### WHAT YOU HAVE TO DO
Change each "common name" in the listing below to "vernacular name", and leave every other line and word as it is.

[Data excerpts]
-- start --
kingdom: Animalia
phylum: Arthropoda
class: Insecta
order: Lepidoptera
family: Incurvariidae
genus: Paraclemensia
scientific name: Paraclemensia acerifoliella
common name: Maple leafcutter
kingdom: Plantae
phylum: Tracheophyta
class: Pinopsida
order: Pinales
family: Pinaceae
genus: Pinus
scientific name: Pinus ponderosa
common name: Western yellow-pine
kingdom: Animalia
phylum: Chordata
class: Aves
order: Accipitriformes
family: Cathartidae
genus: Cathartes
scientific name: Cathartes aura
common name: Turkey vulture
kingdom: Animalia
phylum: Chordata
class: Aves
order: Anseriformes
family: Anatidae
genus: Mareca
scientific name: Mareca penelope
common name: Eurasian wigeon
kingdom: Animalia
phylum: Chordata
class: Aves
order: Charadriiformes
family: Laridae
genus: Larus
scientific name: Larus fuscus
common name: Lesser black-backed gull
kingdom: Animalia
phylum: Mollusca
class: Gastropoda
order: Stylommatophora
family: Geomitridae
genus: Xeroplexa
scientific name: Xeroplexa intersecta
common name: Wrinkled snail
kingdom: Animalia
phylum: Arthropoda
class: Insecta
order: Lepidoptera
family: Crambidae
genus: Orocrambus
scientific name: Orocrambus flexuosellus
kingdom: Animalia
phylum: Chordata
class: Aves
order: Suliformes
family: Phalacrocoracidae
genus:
-- end --
### REPLY TO THE EXERCISE
kingdom: Animalia
phylum: Arthropoda
class: Insecta
order: Lepidoptera
family: Incurvariidae
genus: Paraclemensia
scientific name: Paraclemensia acerifoliella
vernacular name: Maple leafcutter
kingdom: Plantae
phylum: Tracheophyta
class: Pinopsida
order: Pinales
family: Pinaceae
genus: Pinus
scientific name: Pinus ponderosa
vernacular name: Western yellow-pine
kingdom: Animalia
phylum: Chordata
class: Aves
order: Accipitriformes
family: Cathartidae
genus: Cathartes
scientific name: Cathartes aura
vernacular name: Turkey vulture
kingdom: Animalia
phylum: Chordata
class: Aves
order: Anseriformes
family: Anatidae
genus: Mareca
scientific name: Mareca penelope
vernacular name: Eurasian wigeon
kingdom: Animalia
phylum: Chordata
class: Aves
order: Charadriiformes
family: Laridae
genus: Larus
scientific name: Larus fuscus
vernacular name: Lesser black-backed gull
kingdom: Animalia
phylum: Mollusca
class: Gastropoda
order: Stylommatophora
family: Geomitridae
genus: Xeroplexa
scientific name: Xeroplexa intersecta
vernacular name: Wrinkled snail
kingdom: Animalia
phylum: Arthropoda
class: Insecta
order: Lepidoptera
family: Crambidae
genus: Orocrambus
scientific name: Orocrambus flexuosellus
kingdom: Animalia
phylum: Chordata
class: Aves
order: Suliformes
family: Phalacrocoracidae
genus:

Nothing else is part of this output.